Without limiting the generality of the paragraph above or characterizing the nature of the Releasors’ claims, this document releases the Releasees from (i) any and all claims arising out of Executive’s employment with FSB; (ii) any and all claims (whether based on a federal, state or local stature, or court decision) including, but not limited to claims under, the Age Discrimination in Employment Act, Title VII of the Civil Rights Act of 1964, the American with Disabilities Act, the Employee Retirement and Income Security Act, the Xxxxxxxx-Xxxxx Act of 2002, the New York Human Rights Law, the New York Labor Law, and/or any other federal, state or local statute or court decision; (iii) any and all claims for breach of contract; (iv) any and all claims for lost wages, bonuses, back pay, front pay, employee benefits, including severance pay, or for damages or injury of any type whatsoever, including, but not limited to, defamation, injury to reputation, intentional or negligent infliction of emotional distress, (whether arising by virtue of statute or common law, and whether based upon negligent or willful actions or omissions); and (v) any and all claims for compensatory or punitive damages, attorneys’ fees, costs and disbursements, which the Releasors ever had, now have or hereafter can, shall or may have against the Releasees for, upon or by reason of any actual or alleged act, omission, transaction, practice, conduct, occurrence or other matter up to and including the date of the execution of this Release of Claims by Executive. Executive expressly does not release or waive his rights to enforce the Agreement.

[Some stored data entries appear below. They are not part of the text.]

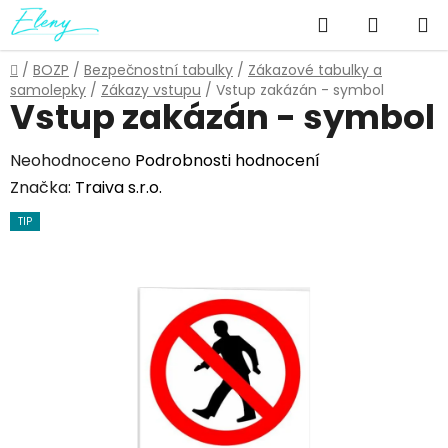
Přejít
Hledat
NÁKUP
na
obsah
KOŠÍK
Domů
/
BOZP
/
Bezpečnostní tabulky
/
Zákazové tabulky a
samolepky
/
Zákazy vstupu
/
Vstup zakázán - symbol
Vstup zakázán - symbol
Průměrné
Neohodnoceno
Podrobnosti hodnocení
hodnocení
Značka:
Traiva s.r.o.
produktu
TIP
je
0,0
z
5
hvězdiček.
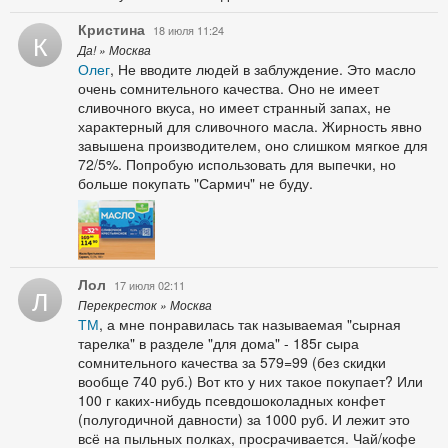
Кристина
18 июля 11:24
К
Да! » Москва
Олег
, Не вводите людей в заблуждение. Это масло
очень сомнительного качества. Оно не имеет
сливочного вкуса, но имеет странный запах, не
характерный для сливочного масла. Жирность явно
завышена производителем, оно слишком мягкое для
72/5%. Попробую использовать для выпечки, но
больше покупать "Сармич" не буду.
Лол
17 июля 02:11
Л
Перекресток » Москва
ТМ
, а мне понравилась так называемая "сырная
тарелка" в разделе "для дома" - 185г сыра
сомнительного качества за 579=99 (без скидки
вообще 740 руб.) Вот кто у них такое покупает? Или
100 г каких-нибудь псевдошоколадных конфет
(полугодичной давности) за 1000 руб. И лежит это
всё на пыльных полках, просрачивается. Чай/кофе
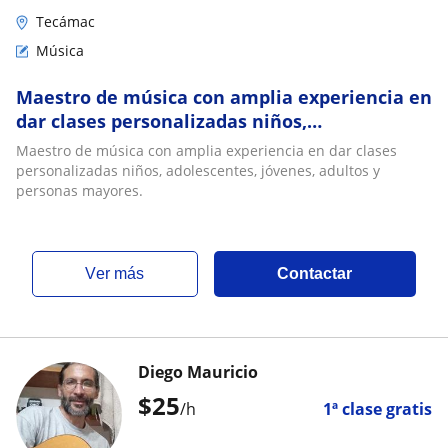
Tecámac
Música
Maestro de música con amplia experiencia en
dar clases personalizadas niños,
adolescentes, jóvenes, adultos y personas
Maestro de música con amplia experiencia en dar clases
mayores
personalizadas niños, adolescentes, jóvenes, adultos y
personas mayores.
ver más
Contactar
Diego Mauricio
$
25
/h
1ª clase gratis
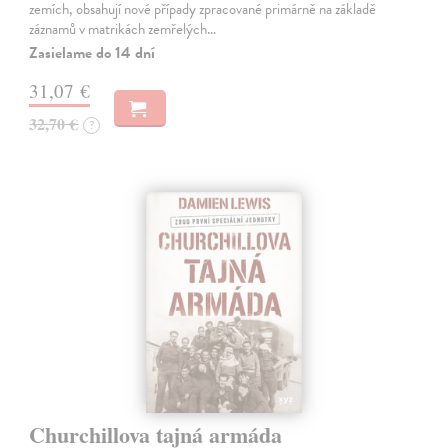
zemích, obsahují nové případy zpracované primárně na základě
záznamů v matrikách zemřelých…
Zasielame do 14 dní
31,07 €
32,70 €
?
Churchillova tajná armáda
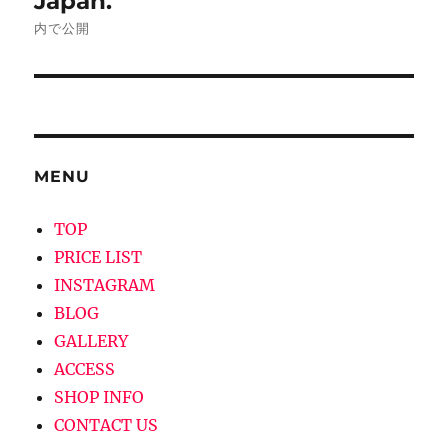
Japan.
ナ
内で公開
ビ
ゲ
ー
MENU
シ
TOP
ョ
PRICE LIST
ン
INSTAGRAM
BLOG
GALLERY
ACCESS
SHOP INFO
CONTACT US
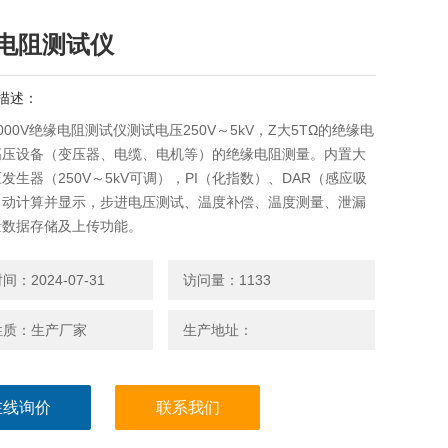
电阻测试仪
描述：
000V绝缘电阻测试仪测试电压250V～5kV，Z大5TΩ的绝缘电
高压设备（变压器、电缆、电机等）的绝缘电阻测量。内置大
发生器（250V～5kV可调），PI（化指数）、DAR（感应吸
自动计算并显示，步进电压测试、温度补偿、温度测量、泄漏
量数据存储及上传功能。
：2024-07-31
访问量：1133
性质：生产厂家
生产地址：
在线询价
联系我们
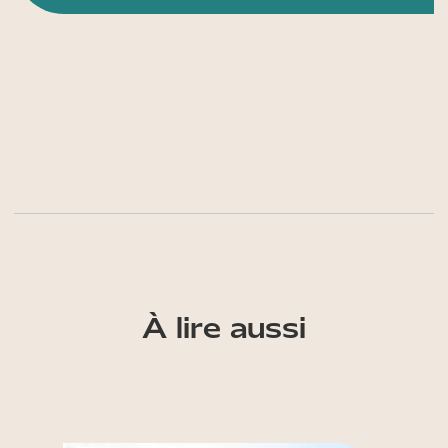
À lire aussi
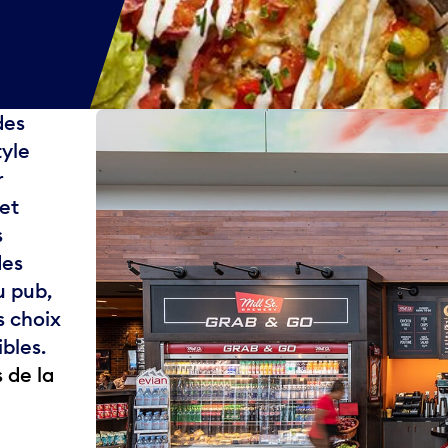
des
tyle
r
eet
s
des
u pub,
s choix
bles.
 de la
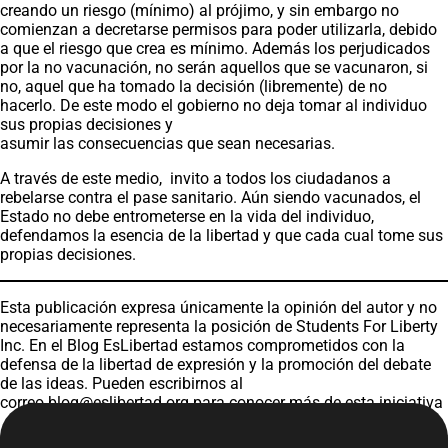
creando un riesgo (mínimo) al prójimo, y sin embargo no
comienzan a decretarse permisos para poder utilizarla, debido
a que el riesgo que crea es mínimo. Además los perjudicados
por la no vacunación, no serán aquellos que se vacunaron, si
no, aquel que ha tomado la decisión (libremente) de no
hacerlo. De este modo el gobierno no deja tomar al individuo
sus propias decisiones y
asumir las consecuencias que sean necesarias.
A través de este medio, invito a todos los ciudadanos a
rebelarse contra el pase sanitario. Aún siendo vacunados, el
Estado no debe entrometerse en la vida del individuo,
defendamos la esencia de la libertad y que cada cual tome sus
propias decisiones.
Esta publicación expresa únicamente la opinión del autor y no
necesariamente representa la posición de Students For Liberty
Inc. En el Blog EsLibertad estamos comprometidos con la
defensa de la libertad de expresión y la promoción del debate
de las ideas. Pueden escribirnos al
correo
blog@eslibertad.org
para conocer más de esta iniciativa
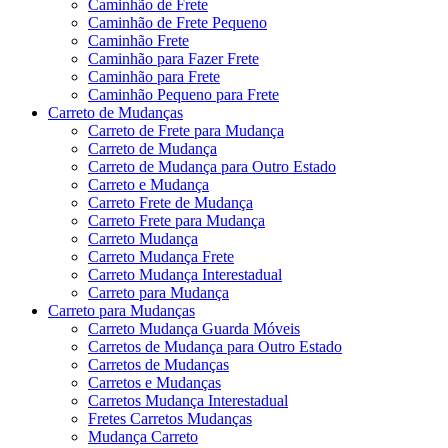
Caminhão de Frete
Caminhão de Frete Pequeno
Caminhão Frete
Caminhão para Fazer Frete
Caminhão para Frete
Caminhão Pequeno para Frete
Carreto de Mudanças
Carreto de Frete para Mudança
Carreto de Mudança
Carreto de Mudança para Outro Estado
Carreto e Mudança
Carreto Frete de Mudança
Carreto Frete para Mudança
Carreto Mudança
Carreto Mudança Frete
Carreto Mudança Interestadual
Carreto para Mudança
Carreto para Mudanças
Carreto Mudança Guarda Móveis
Carretos de Mudança para Outro Estado
Carretos de Mudanças
Carretos e Mudanças
Carretos Mudança Interestadual
Fretes Carretos Mudanças
Mudança Carreto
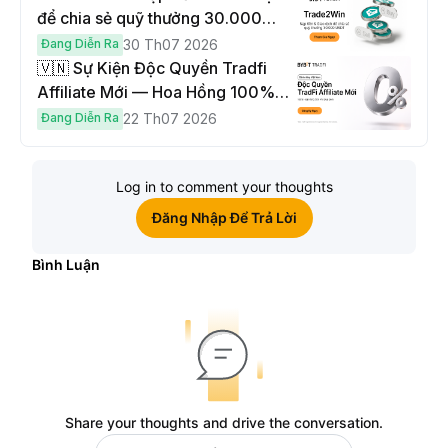
để chia sẻ quỹ thưởng 30.000
USDT
Đang Diễn Ra
30 Th07 2026
🇻🇳 Sự Kiện Độc Quyền Tradfi
Affiliate Mới — Hoa Hồng 100% &
Hoàn Phí Qua Đêm
Đang Diễn Ra
22 Th07 2026
Log in to comment your thoughts
Đăng Nhập Để Trả Lời
Bình Luận
Share your thoughts and drive the conversation.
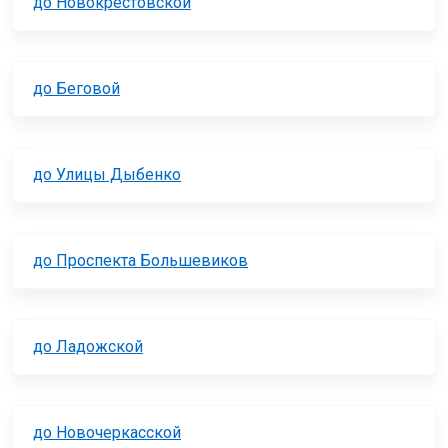
до Новокрестовской
до Беговой
до Улицы Дыбенко
до Проспекта Большевиков
до Ладожской
до Новочеркасской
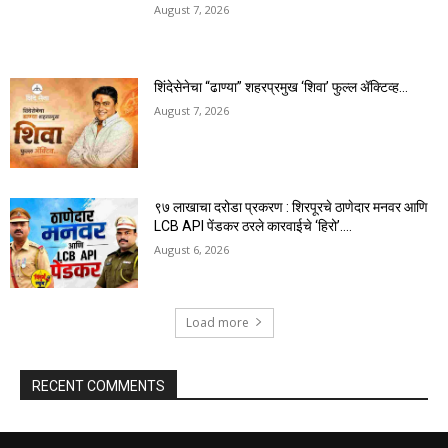
August 7, 2026
शिंदेसेनेचा “ढाण्या” शहरप्रमुख ‘शिवा’ फुल्ल ॲक्टिव्ह…
August 7, 2026
९७ लाखाचा दरोडा प्रकरण : शिरपूरचे ठाणेदार मनवर आणि
LCB API पेंडकर ठरले कारवाईचे ‘हिरो’….
August 6, 2026
Load more
RECENT COMMENTS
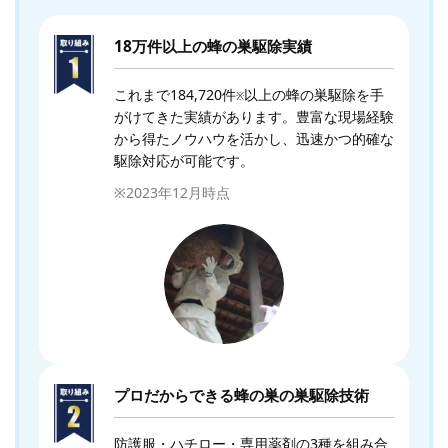
18万件以上の蜂の巣駆除実績
これまで184,720件
以上の蜂の巣駆除を手
※
がけてきた実績があります。豊富な現場経験
から得たノウハウを活かし、迅速かつ的確な
駆除対応が可能です。
※2023年12月時点
プロだからできる蜂の巣の巣駆除技術
防護服・ハチロー・専用薬剤の3種を組み合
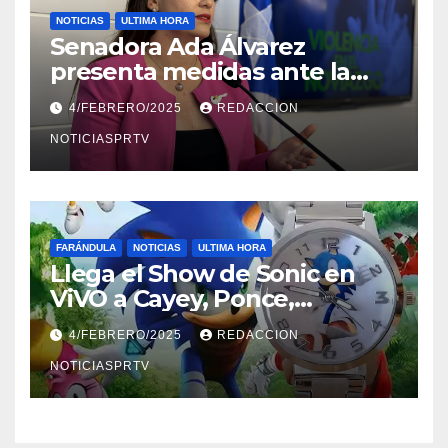
NOTICIAS
ULTIMA HORA
Senadora Ada Álvarez
presenta medidas ante la
violencia en el noviazgo
4/FEBRERO/2025
REDACCION
NOTICIASPRTV
FARÁNDULA
NOTICIAS
ULTIMA HORA
Llega el Show de Sonic en
ViVO a Cayey, Ponce,
Barceloneta y Humacao,
4/FEBRERO/2025
REDACCION
Relojes gratis para el que
compre ahora….
NOTICIASPRTV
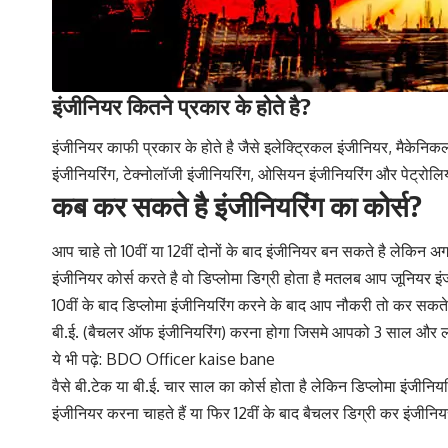
इंजीनियर
कितने
प्रकार
के
होते
है
?
इंजीनियर काफी प्रकार के होते है जैसे इलेक्ट्रिकल इंजीनियर, मैकेनिकल
इंजीनियरिंग, टेक्नोलॉजी इंजीनियरिंग, ओसियन इंजीनियरिंग और पेट्रोलि
कब कर सकते है इंजीनियरिंग का कोर्स?
आप चाहे तो 10वीं या 12वीं दोनों के बाद इंजीनियर बन सकते है लेकिन अग
इंजीनियर कोर्स करते है वो डिप्लोमा डिग्री होता है मतलब आप जूनियर इं
10वीं के बाद डिप्लोमा इंजीनियरिंग करने के बाद आप नौकरी तो कर सकते 
बी.ई. (बैचलर ऑफ इंजीनियरिंग) करना होगा जिसमे आपको 3 साल और 
ये भी पढ़े: BDO Officer kaise bane
वैसे बी.टेक या बी.ई. चार साल का कोर्स होता है लेकिन डिप्लोमा इंजीन
इंजीनियर करना चाहते हैं या फिर 12वीं के बाद बैचलर डिग्री कर इंजीनिय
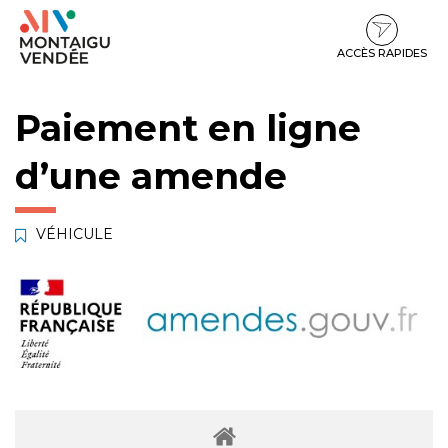
Gestion des traceurs
Aller
Aller
Aller
à
au
au
la
contenu
pied
ACCÈS RAPIDES
navigation
de
page
Paiement en ligne
d’une amende
VÉHICULE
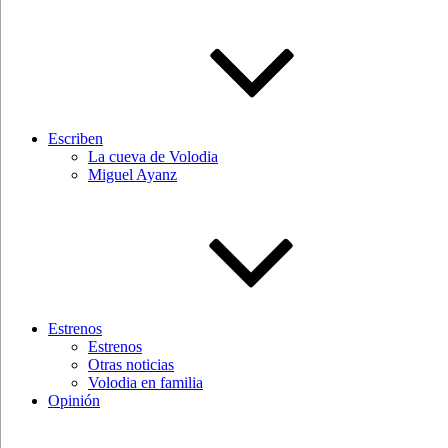
Escriben
La cueva de Volodia
Miguel Ayanz
Estrenos
Estrenos
Otras noticias
Volodia en familia
Opinión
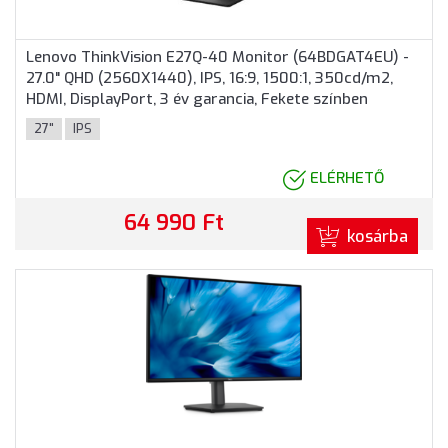
Lenovo ThinkVision E27Q-40 Monitor (64BDGAT4EU) -
27.0" QHD (2560X1440), IPS, 16:9, 1500:1, 350cd/m2,
HDMI, DisplayPort, 3 év garancia, Fekete színben
27"
IPS
ELÉRHETŐ
64 990 Ft
kosárba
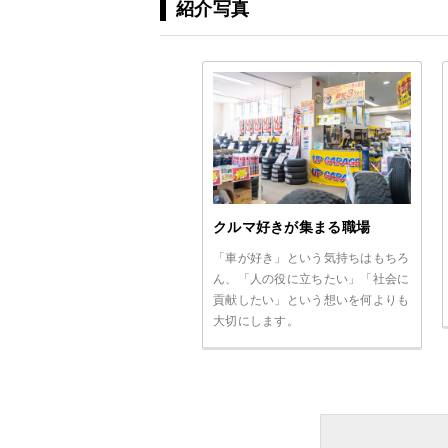
紹介写真
クルマ好きが集まる職場
「車が好き」という気持ちはもちろ
ん、「人の役に立ちたい」「社会に
貢献したい」という想いを何よりも
大切にします。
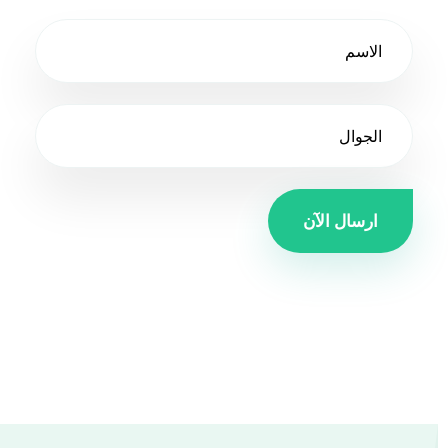
ارسال الآن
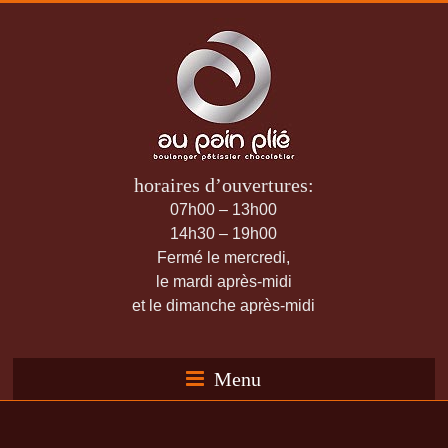
horaires d’ouvertures:
07h00 – 13h00
14h30 – 19h00
Fermé le mercredi,
le mardi après-midi
et le dimanche après-midi
Menu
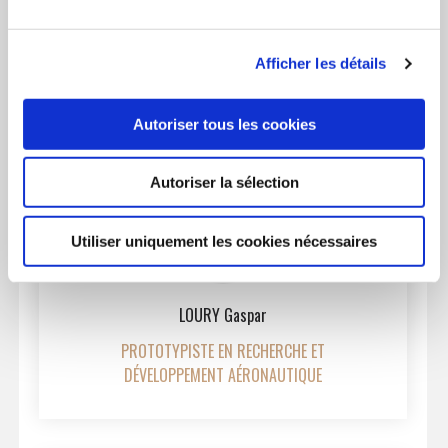
AVEDDO Hugo
Index
Index des activités
Afficher les détails
des
INGÉNIEUR EN RECHERCHE ET DÉVELOPPEMENT
activités
Autoriser tous les cookies
Autoriser la sélection
Utiliser uniquement les cookies nécessaires
LOURY Gaspar
PROTOTYPISTE EN RECHERCHE ET
DÉVELOPPEMENT AÉRONAUTIQUE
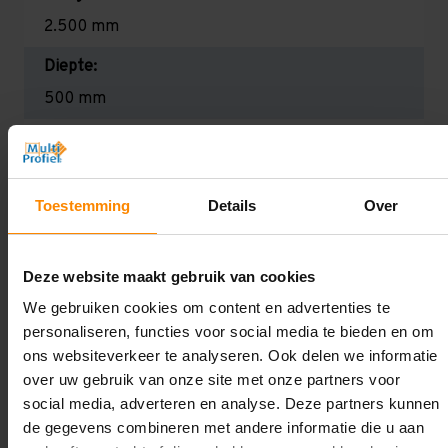
2.500 mm
Diepte:
500 mm
Lengte:
9.000 mm
Toestemming
Details
Over
Liggerlengte:
1.000 mm
Deze website maakt gebruik van cookies
Aantal niveaus:
We gebruiken cookies om content en advertenties te
7
personaliseren, functies voor social media te bieden en om
Draagkracht:
ons websiteverkeer te analyseren. Ook delen we informatie
over uw gebruik van onze site met onze partners voor
Licht (130 kg per legbord)
social media, adverteren en analyse. Deze partners kunnen
de gegevens combineren met andere informatie die u aan
Oplossing op maat nodig?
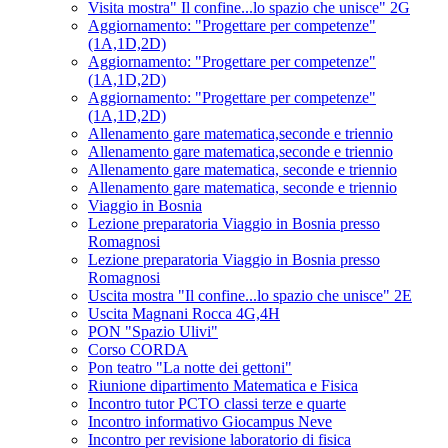
Visita mostra" Il confine...lo spazio che unisce" 2G
Aggiornamento: "Progettare per competenze"
(1A,1D,2D)
Aggiornamento: "Progettare per competenze"
(1A,1D,2D)
Aggiornamento: "Progettare per competenze"
(1A,1D,2D)
Allenamento gare matematica,seconde e triennio
Allenamento gare matematica,seconde e triennio
Allenamento gare matematica, seconde e triennio
Allenamento gare matematica, seconde e triennio
Viaggio in Bosnia
Lezione preparatoria Viaggio in Bosnia presso
Romagnosi
Lezione preparatoria Viaggio in Bosnia presso
Romagnosi
Uscita mostra "Il confine...lo spazio che unisce" 2E
Uscita Magnani Rocca 4G,4H
PON "Spazio Ulivi"
Corso CORDA
Pon teatro "La notte dei gettoni"
Riunione dipartimento Matematica e Fisica
Incontro tutor PCTO classi terze e quarte
Incontro informativo Giocampus Neve
Incontro per revisione laboratorio di fisica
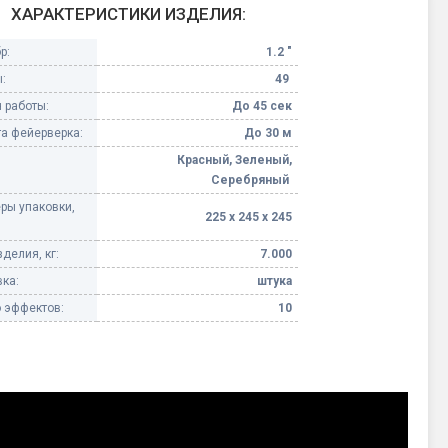
ХАРАКТЕРИСТИКИ ИЗДЕЛИЯ:
Конфетти, серпантин
р:
1.2 "
:
49
Небесные фонарики
 работы:
До 45 сек
а фейерверка:
До 30 м
Оборудование для
спецэффектов
Красный, Зеленый,
Серебряный
кие
ры упаковки,
Елочные гирлянды
225 х 245 х 245
делия, кг:
7.000
Фейерверк-шоу
ные)
ка:
штука
 эффектов:
10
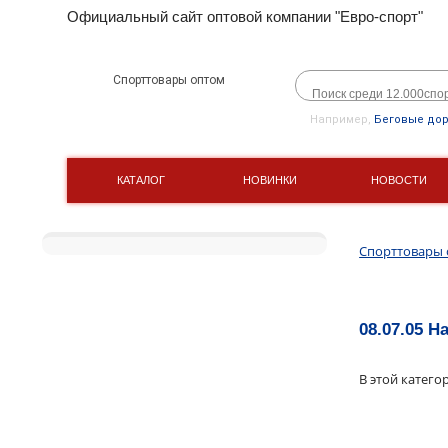
Официальный сайт оптовой компании "Евро-спорт"
Спорттовары оптом
Например,
Беговые до
КАТАЛОГ
НОВИНКИ
НОВОСТИ
Спорттовары
08.07.05 
В этой катего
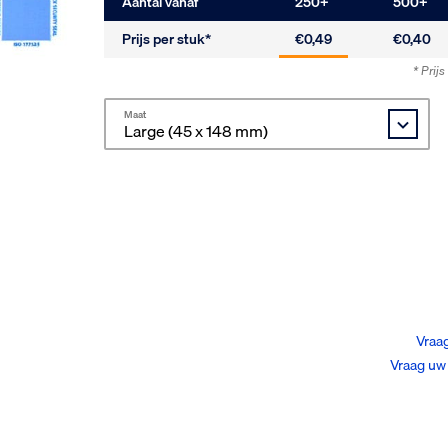
Aantal vanaf
250
+
500
+
Prijs per stuk*
€0,49
€0,40
* Prij
Maat
Vraag
Vraag uw 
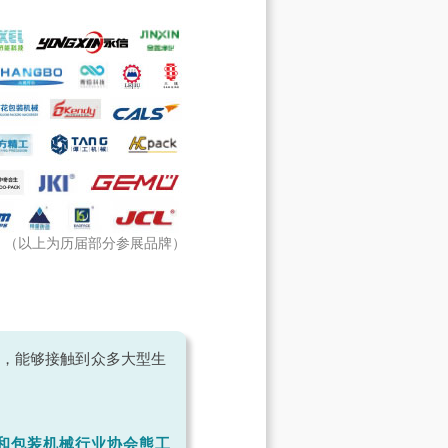
（以上为历届部分参展品牌）
业，能够接触到众多大型生
和包装机械行业协会熊工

I ACKNOWLEDGE THAT I HAVE BEEN GIVEN AT LEAST 21 DAYS IN WHICH TO CONSIDER SIGNING THIS RELEASE. I ACKNOWLEDGE THAT I MAY REVOKE THIS RELEASE OF CLAIMS WITHIN SEVEN (7) DAYS OF SIGNING IT. I ACKNOWLEDGE THAT I HAVE BEEN ADVISED TO CONSULT AN ATTORNEY AND I HAVE HAD THE OPPORTUNITY TO CONSULT WITH AN ATTORNEY OF MY CHOICE CONCERNING THIS RELEASE. I HAVE CAREFULLY READ AND FULLY UNDERSTAND ALL THE PROVISIONS OF THIS RELEASE, AND I AM ENTERING INTO THIS RELEASE VOLUNTARILY. I ACKNOWLEDGE THAT THE CONSIDERATION I AM RECEIVING IN EXCHANGE FOR EXECUTING THIS RELEASE IS GREATER THAN THAT WHICH I WOULD BE ENTITLED TO IN THE ABSENCE OF THIS RELEASE.
WITNESS MY SIGNATURE THIS DAY OF , 2009.